### [Task to carry out]
Which lines in the records below contain the string "reach", with case counting? Copy out each such line in full.

### [Task material]
------------------------------------------------------------
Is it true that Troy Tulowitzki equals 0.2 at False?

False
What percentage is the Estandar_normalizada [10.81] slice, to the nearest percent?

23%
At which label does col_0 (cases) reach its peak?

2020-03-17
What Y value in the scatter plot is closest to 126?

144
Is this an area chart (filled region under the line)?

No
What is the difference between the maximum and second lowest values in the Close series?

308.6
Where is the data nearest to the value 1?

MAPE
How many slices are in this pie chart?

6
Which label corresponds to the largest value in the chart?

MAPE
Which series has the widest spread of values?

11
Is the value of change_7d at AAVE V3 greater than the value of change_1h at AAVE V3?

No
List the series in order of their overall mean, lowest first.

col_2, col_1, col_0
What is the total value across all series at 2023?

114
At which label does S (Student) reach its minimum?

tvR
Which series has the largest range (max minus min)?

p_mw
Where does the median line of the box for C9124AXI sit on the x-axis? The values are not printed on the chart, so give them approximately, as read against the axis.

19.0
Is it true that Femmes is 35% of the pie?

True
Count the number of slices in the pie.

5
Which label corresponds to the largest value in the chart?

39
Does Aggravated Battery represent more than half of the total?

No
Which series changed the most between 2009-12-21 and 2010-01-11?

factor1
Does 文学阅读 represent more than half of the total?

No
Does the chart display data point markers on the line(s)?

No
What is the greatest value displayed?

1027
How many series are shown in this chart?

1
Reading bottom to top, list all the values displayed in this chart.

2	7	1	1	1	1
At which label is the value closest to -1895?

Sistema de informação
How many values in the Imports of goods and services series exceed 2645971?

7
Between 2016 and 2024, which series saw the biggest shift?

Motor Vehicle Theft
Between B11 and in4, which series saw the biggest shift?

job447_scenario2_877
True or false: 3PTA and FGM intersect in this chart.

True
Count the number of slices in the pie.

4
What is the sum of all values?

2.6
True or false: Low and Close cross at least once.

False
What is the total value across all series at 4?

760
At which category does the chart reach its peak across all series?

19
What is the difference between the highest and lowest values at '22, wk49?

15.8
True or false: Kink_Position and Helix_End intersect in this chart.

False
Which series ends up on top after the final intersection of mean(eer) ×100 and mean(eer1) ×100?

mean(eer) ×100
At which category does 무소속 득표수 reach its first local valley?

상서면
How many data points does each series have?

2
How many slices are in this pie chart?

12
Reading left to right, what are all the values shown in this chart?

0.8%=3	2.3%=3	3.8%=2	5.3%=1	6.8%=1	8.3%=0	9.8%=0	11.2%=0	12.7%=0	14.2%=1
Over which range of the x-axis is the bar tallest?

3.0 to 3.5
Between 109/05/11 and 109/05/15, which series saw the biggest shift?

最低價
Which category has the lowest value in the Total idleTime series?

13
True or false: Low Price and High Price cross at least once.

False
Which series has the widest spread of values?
------------------------------------------------------------
### [Solution to this task]
At which label does col_0 (cases) reach its peak?
At which label does S (Student) reach its minimum?
At which category does the chart reach its peak across all series?
At which category does 무소속 득표수 reach its first local valley?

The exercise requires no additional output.